Malignancy: In placebo-controlled clinical studies, 6/1028 (0.6%) patients receiving 3 mg/kg Reslizumab had at least 1 malignant neoplasm reported compared to 2/730 (0.3%) patients in the placebo group. The observed malignancies in Reslizumab -treated patients were diverse in nature and without clustering of any particular tissue type. The majority of malignancies were diagnosed within less than six months of exposure to Reslizumab.
Reduction of Corticosteroid Dosage: No clinical studies have been conducted to assess reduction of maintenance corticosteroid dosages following administration of Reslizumab. Do not discontinue systemic or inhaled corticosteroids abruptly upon initiation of therapy with Reslizumab. Reductions in corticosteroid dose, if appropriate, should be gradual and performed under the supervision of a physician. Reduction in corticosteroid dose may be associated with systemic withdrawal symptoms and/or unmask conditions previously suppressed by systemic corticosteroid therapy.
Parasitic (Helminth) Infection: Eosinophils may be involved in the immunological response to some helminth infections. Patients with known parasitic infections were excluded from participation in clinical studies. It is unknown if Reslizumab will influence the immune response against parasitic infections. Treat patients with preexisting helminth infections before initiating Reslizumab. If patients become infected while receiving treatment with Reslizumab and do not respond to anti-helminth treatment, discontinue treatment with Reslizumab until infection resolves.
See prescribing information for full details.

Anaphylaxis, musculo-skeletal chest pain, neck pain, muscle spasms, extremity pain, muscle fatigue, and musculoskeletal pain.
See prescribing information for full details.

No formal clinical drug interaction studies have been performed with this drug.

Pregnancy: The data on pregnancy exposure from the clinical trials are insufficient to inform on drug-associated risk. Monoclonal antibodies, such as reslizumab, are transported across the placenta in a linear fashion as pregnancy progresses; therefore, potential effects on a fetus are likely to be greater during the second and third trimester of pregnancy.
Lactation: It is not known whether reslizumab is present in human milk, and the effects of reslizumab on the breast fed infant and on milk production are not known.
See prescribing information for full details.

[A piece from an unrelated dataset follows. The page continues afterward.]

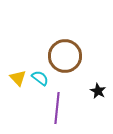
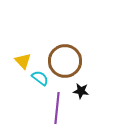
brown circle: moved 5 px down
yellow triangle: moved 5 px right, 17 px up
black star: moved 17 px left; rotated 21 degrees counterclockwise
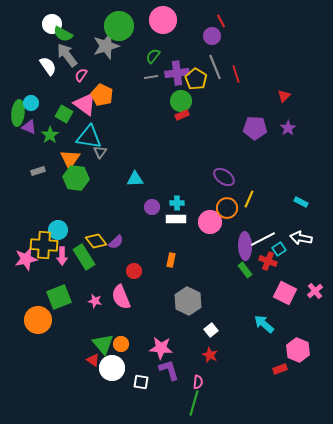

Single doses of up to 732 mg have been administered intravenously to subjects in clinical trials without evidence of dose-related toxicities.There is no specific treatment for an overdose with this drug. If overdose occurs, the patient should be treated supportively with appropriate monitoring as necessary.

Storage: 2°C to 8°C. Do not freeze. Do not shake. Protect the vials from light by storing in the original package until time of use.